**WHAT YOU SHOULD DO:** Update the rows below by replacing "pose" with "view" wherever it occurs, leaving everything else unchanged.

**DATA ENTRIES:**

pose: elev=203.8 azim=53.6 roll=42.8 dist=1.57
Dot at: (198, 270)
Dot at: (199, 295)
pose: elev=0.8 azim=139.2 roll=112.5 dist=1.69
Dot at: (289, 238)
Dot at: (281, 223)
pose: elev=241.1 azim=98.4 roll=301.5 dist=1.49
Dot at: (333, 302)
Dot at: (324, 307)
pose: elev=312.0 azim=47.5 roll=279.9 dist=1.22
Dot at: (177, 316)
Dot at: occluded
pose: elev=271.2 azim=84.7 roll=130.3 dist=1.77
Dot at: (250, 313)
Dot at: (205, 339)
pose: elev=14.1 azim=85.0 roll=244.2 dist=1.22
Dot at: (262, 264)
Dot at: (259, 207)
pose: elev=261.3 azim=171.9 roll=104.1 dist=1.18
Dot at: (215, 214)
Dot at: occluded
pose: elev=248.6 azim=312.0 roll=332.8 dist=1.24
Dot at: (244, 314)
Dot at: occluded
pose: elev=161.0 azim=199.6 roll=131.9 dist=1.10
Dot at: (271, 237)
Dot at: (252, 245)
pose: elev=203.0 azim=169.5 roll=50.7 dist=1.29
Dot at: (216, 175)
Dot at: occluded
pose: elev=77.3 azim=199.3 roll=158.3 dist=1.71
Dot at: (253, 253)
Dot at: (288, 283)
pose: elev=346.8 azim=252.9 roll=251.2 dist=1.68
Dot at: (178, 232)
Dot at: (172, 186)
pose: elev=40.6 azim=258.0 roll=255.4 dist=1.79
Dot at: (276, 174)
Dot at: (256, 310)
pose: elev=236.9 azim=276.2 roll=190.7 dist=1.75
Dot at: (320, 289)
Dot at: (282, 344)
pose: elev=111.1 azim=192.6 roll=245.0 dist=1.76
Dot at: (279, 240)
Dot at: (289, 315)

**EXPECTED OUTPUT:**
view: elev=203.8 azim=53.6 roll=42.8 dist=1.57
Dot at: (198, 270)
Dot at: (199, 295)
view: elev=0.8 azim=139.2 roll=112.5 dist=1.69
Dot at: (289, 238)
Dot at: (281, 223)
view: elev=241.1 azim=98.4 roll=301.5 dist=1.49
Dot at: (333, 302)
Dot at: (324, 307)
view: elev=312.0 azim=47.5 roll=279.9 dist=1.22
Dot at: (177, 316)
Dot at: occluded
view: elev=271.2 azim=84.7 roll=130.3 dist=1.77
Dot at: (250, 313)
Dot at: (205, 339)
view: elev=14.1 azim=85.0 roll=244.2 dist=1.22
Dot at: (262, 264)
Dot at: (259, 207)
view: elev=261.3 azim=171.9 roll=104.1 dist=1.18
Dot at: (215, 214)
Dot at: occluded
view: elev=248.6 azim=312.0 roll=332.8 dist=1.24
Dot at: (244, 314)
Dot at: occluded
view: elev=161.0 azim=199.6 roll=131.9 dist=1.10
Dot at: (271, 237)
Dot at: (252, 245)
view: elev=203.0 azim=169.5 roll=50.7 dist=1.29
Dot at: (216, 175)
Dot at: occluded
view: elev=77.3 azim=199.3 roll=158.3 dist=1.71
Dot at: (253, 253)
Dot at: (288, 283)
view: elev=346.8 azim=252.9 roll=251.2 dist=1.68
Dot at: (178, 232)
Dot at: (172, 186)
view: elev=40.6 azim=258.0 roll=255.4 dist=1.79
Dot at: (276, 174)
Dot at: (256, 310)
view: elev=236.9 azim=276.2 roll=190.7 dist=1.75
Dot at: (320, 289)
Dot at: (282, 344)
view: elev=111.1 azim=192.6 roll=245.0 dist=1.76
Dot at: (279, 240)
Dot at: (289, 315)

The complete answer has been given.